GOAL OF THE EXERCISE: After locating the line that contains "X189992000Y-74168000D01*" in the data below, set down exactly that line and each one after it through the line that contains "X175006000Y-81788000D01*", and nothing more.

INPUT:
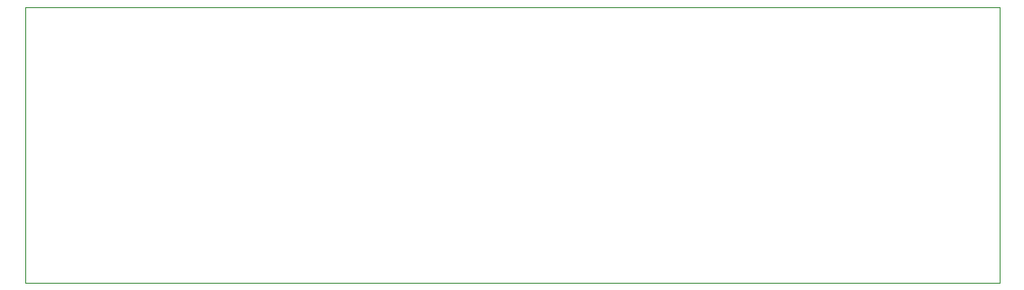
<source format=gbr>
G04 #@! TF.GenerationSoftware,KiCad,Pcbnew,5.1.5-52549c5~84~ubuntu18.04.1*
G04 #@! TF.CreationDate,2020-01-16T18:33:31+01:00*
G04 #@! TF.ProjectId,3d-printer-power-distribution-board,33642d70-7269-46e7-9465-722d706f7765,rev?*
G04 #@! TF.SameCoordinates,Original*
G04 #@! TF.FileFunction,Profile,NP*
%FSLAX46Y46*%
G04 Gerber Fmt 4.6, Leading zero omitted, Abs format (unit mm)*
G04 Created by KiCad (PCBNEW 5.1.5-52549c5~84~ubuntu18.04.1) date 2020-01-16 18:33:31*
%MOMM*%
%LPD*%
G04 APERTURE LIST*
%ADD10C,0.100000*%
G04 APERTURE END LIST*
D10*
X142240000Y-142240000D02*
X142240000Y-116332000D01*
X50800000Y-116332000D02*
X142240000Y-116332000D01*
X50800000Y-142240000D02*
X50800000Y-116332000D01*
X142240000Y-142240000D02*
X50800000Y-142240000D01*
M02*

</source>
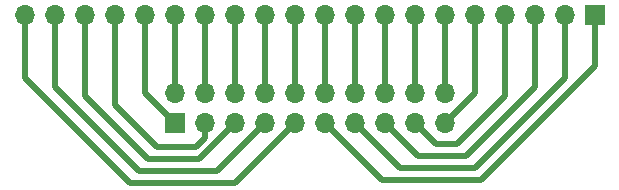
<source format=gbr>
G04 #@! TF.FileFunction,Copper,L2,Bot,Signal*
%FSLAX46Y46*%
G04 Gerber Fmt 4.6, Leading zero omitted, Abs format (unit mm)*
G04 Created by KiCad (PCBNEW 4.0.5) date 10/06/17 13:28:22*
%MOMM*%
%LPD*%
G01*
G04 APERTURE LIST*
%ADD10C,0.100000*%
%ADD11R,1.700000X1.700000*%
%ADD12O,1.700000X1.700000*%
%ADD13C,0.500000*%
G04 APERTURE END LIST*
D10*
D11*
X189992000Y-69850000D03*
D12*
X187452000Y-69850000D03*
X184912000Y-69850000D03*
X182372000Y-69850000D03*
X179832000Y-69850000D03*
X177292000Y-69850000D03*
X174752000Y-69850000D03*
X172212000Y-69850000D03*
X169672000Y-69850000D03*
X167132000Y-69850000D03*
X164592000Y-69850000D03*
X162052000Y-69850000D03*
X159512000Y-69850000D03*
X156972000Y-69850000D03*
X154432000Y-69850000D03*
X151892000Y-69850000D03*
X149352000Y-69850000D03*
X146812000Y-69850000D03*
X144272000Y-69850000D03*
X141732000Y-69850000D03*
D11*
X154432000Y-78994000D03*
D12*
X154432000Y-76454000D03*
X156972000Y-78994000D03*
X156972000Y-76454000D03*
X159512000Y-78994000D03*
X159512000Y-76454000D03*
X162052000Y-78994000D03*
X162052000Y-76454000D03*
X164592000Y-78994000D03*
X164592000Y-76454000D03*
X167132000Y-78994000D03*
X167132000Y-76454000D03*
X169672000Y-78994000D03*
X169672000Y-76454000D03*
X172212000Y-78994000D03*
X172212000Y-76454000D03*
X174752000Y-78994000D03*
X174752000Y-76454000D03*
X177292000Y-78994000D03*
X177292000Y-76454000D03*
D13*
X189992000Y-69850000D02*
X189992000Y-74168000D01*
X189992000Y-74168000D02*
X180340000Y-83820000D01*
X171958000Y-83820000D02*
X167132000Y-78994000D01*
X180340000Y-83820000D02*
X171958000Y-83820000D01*
X187452000Y-69850000D02*
X187452000Y-75184000D01*
X187452000Y-75184000D02*
X179832000Y-82804000D01*
X173482000Y-82804000D02*
X169672000Y-78994000D01*
X179832000Y-82804000D02*
X173482000Y-82804000D01*
X184912000Y-69850000D02*
X184912000Y-75946000D01*
X184912000Y-75946000D02*
X179070000Y-81788000D01*
X175006000Y-81788000D02*
X172212000Y-78994000D01*
X179070000Y-81788000D02*
X175006000Y-81788000D01*
X182372000Y-69850000D02*
X182372000Y-76708000D01*
X182372000Y-76708000D02*
X178308000Y-80772000D01*
X176530000Y-80772000D02*
X174752000Y-78994000D01*
X178308000Y-80772000D02*
X176530000Y-80772000D01*
X179832000Y-69850000D02*
X179832000Y-76454000D01*
X179832000Y-76454000D02*
X177292000Y-78994000D01*
X177292000Y-69850000D02*
X177292000Y-76454000D01*
X174752000Y-69850000D02*
X174752000Y-76454000D01*
X172212000Y-69850000D02*
X172212000Y-76454000D01*
X169672000Y-69850000D02*
X169672000Y-76454000D01*
X167132000Y-69850000D02*
X167132000Y-76454000D01*
X164592000Y-69850000D02*
X164592000Y-76454000D01*
X162052000Y-69850000D02*
X162052000Y-76454000D01*
X159512000Y-69850000D02*
X159512000Y-76454000D01*
X156972000Y-69850000D02*
X156972000Y-76454000D01*
X154432000Y-69850000D02*
X154432000Y-76454000D01*
X151892000Y-76454000D02*
X154432000Y-78994000D01*
X151892000Y-69850000D02*
X151892000Y-76454000D01*
X156972000Y-80264000D02*
X156972000Y-78994000D01*
X156210000Y-81026000D02*
X156972000Y-80264000D01*
X152908000Y-81026000D02*
X156210000Y-81026000D01*
X149352000Y-69850000D02*
X149352000Y-77470000D01*
X149352000Y-77470000D02*
X152908000Y-81026000D01*
X156464000Y-82042000D02*
X159512000Y-78994000D01*
X152146000Y-82042000D02*
X156464000Y-82042000D01*
X146812000Y-69850000D02*
X146812000Y-76708000D01*
X146812000Y-76708000D02*
X152146000Y-82042000D01*
X157988000Y-83058000D02*
X162052000Y-78994000D01*
X151384000Y-83058000D02*
X157988000Y-83058000D01*
X144272000Y-69850000D02*
X144272000Y-75946000D01*
X144272000Y-75946000D02*
X151384000Y-83058000D01*
X159512000Y-84074000D02*
X164592000Y-78994000D01*
X150622000Y-84074000D02*
X159512000Y-84074000D01*
X141732000Y-75184000D02*
X150622000Y-84074000D01*
X141732000Y-69850000D02*
X141732000Y-75184000D01*
M02*

</source>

YOUR SOLUTION:
X189992000Y-74168000D01*
X189992000Y-74168000D02*
X180340000Y-83820000D01*
X171958000Y-83820000D02*
X167132000Y-78994000D01*
X180340000Y-83820000D02*
X171958000Y-83820000D01*
X187452000Y-69850000D02*
X187452000Y-75184000D01*
X187452000Y-75184000D02*
X179832000Y-82804000D01*
X173482000Y-82804000D02*
X169672000Y-78994000D01*
X179832000Y-82804000D02*
X173482000Y-82804000D01*
X184912000Y-69850000D02*
X184912000Y-75946000D01*
X184912000Y-75946000D02*
X179070000Y-81788000D01*
X175006000Y-81788000D02*
X172212000Y-78994000D01*
X179070000Y-81788000D02*
X175006000Y-81788000D01*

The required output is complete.